**PROBLEM REQUIREMENTS**
Please transcribe every record below exactly, leaving out the pictures.

#####

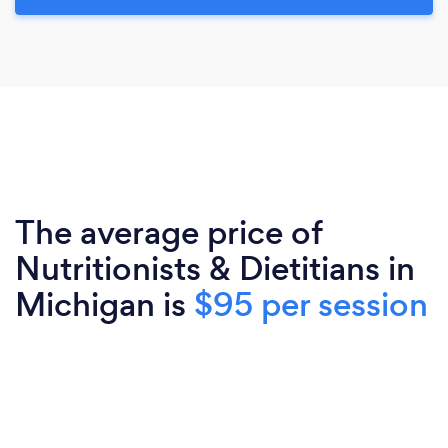
The average price of
Nutritionists & Dietitians in
Michigan is
$95 per session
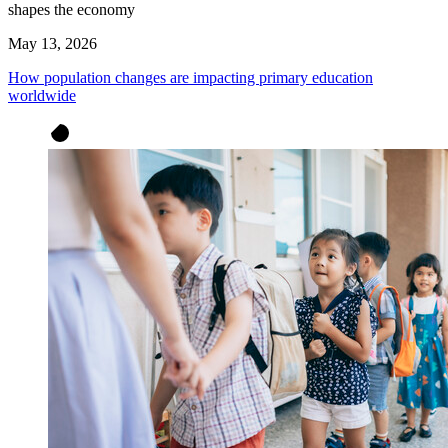
shapes the economy
May 13, 2026
How population changes are impacting primary education
worldwide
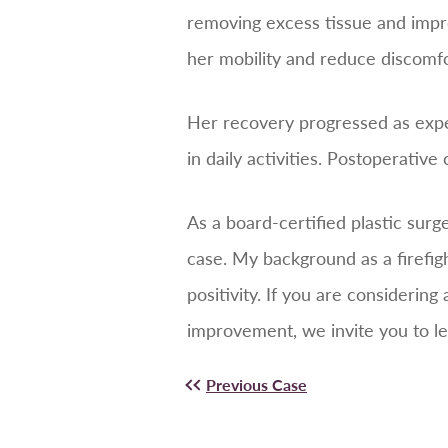
removing excess tissue and impr
her mobility and reduce discomfor
Her recovery progressed as expe
in daily activities. Postoperativ
As a board-certified plastic sur
case. My background as a firefig
positivity. If you are considering
improvement, we invite you to le
Previous Case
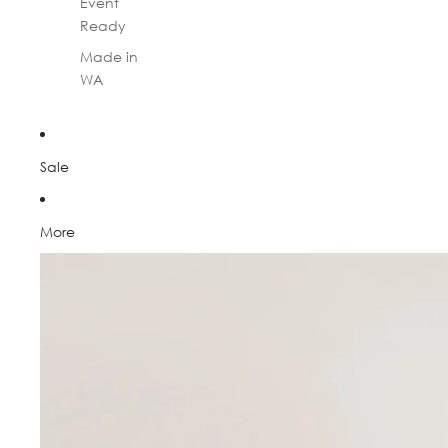
Event
Ready
Made in
WA
Sale
More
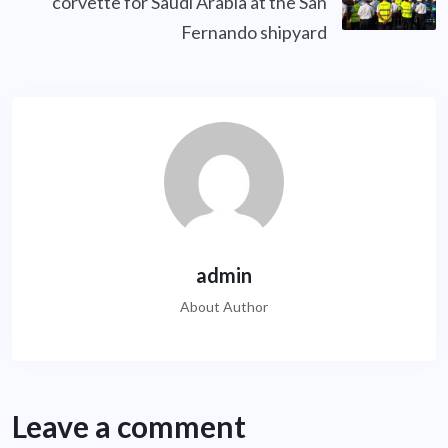
corvette for Saudi Arabia at the San
Fernando shipyard
admin
About Author
Leave a comment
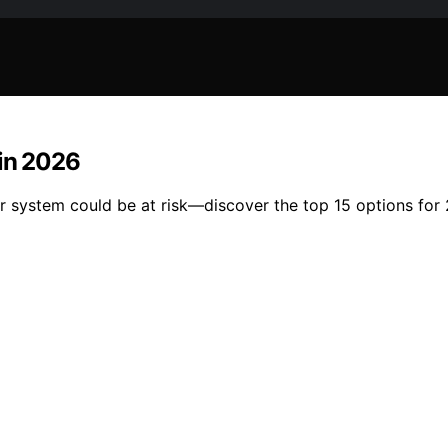
 in 2026
er system could be at risk—discover the top 15 options for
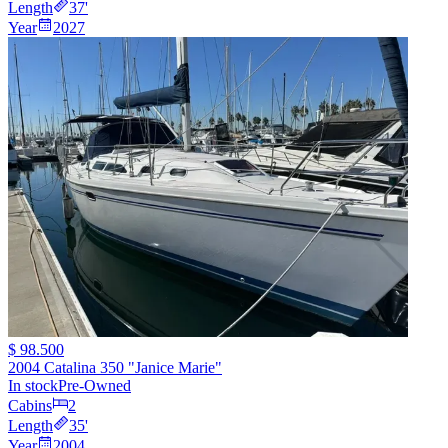
Length
37
'
Year
2027
$ 98.500
2004 Catalina 350 "Janice Marie"
In stock
Pre-Owned
Cabins
2
Length
35
'
Year
2004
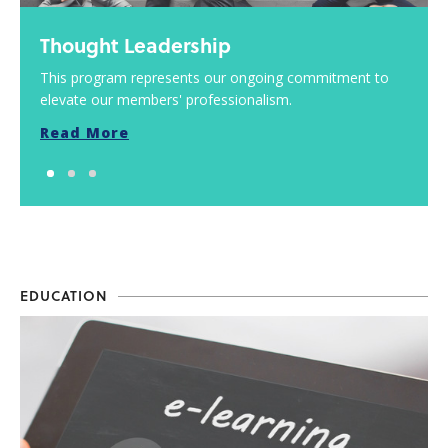
Thought Leadership
This program represents our ongoing commitment to
elevate our members' professionalism.
Read More
EDUCATION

#####

**SOLVED PROBLEM**
The average price of
Nutritionists & Dietitians in
Michigan is
$95 per session
shapes the economy
May 13, 2026
How population changes are impacting primary education
worldwide
removing excess tissue and impr
her mobility and reduce discomfor
Her recovery progressed as expe
in daily activities. Postoperativ
As a board-certified plastic sur
case. My background as a firefig
positivity. If you are considering
improvement, we invite you to le
Previous Case
Event
Ready
Made in
WA
Sale
More
corvette for Saudi Arabia at the San
Fernando shipyard
admin
About Author
Leave a comment
 in 2026
er system could be at risk—discover the top 15 options for
Length
37
'
Year
2027
$ 98.500
2004 Catalina 350 "Janice Marie"
In stock
Pre-Owned
Cabins
2
Length
35
'
Year
2004
Thought Leadership
This program represents our ongoing commitment to
elevate our members' professionalism.
Read More
EDUCATION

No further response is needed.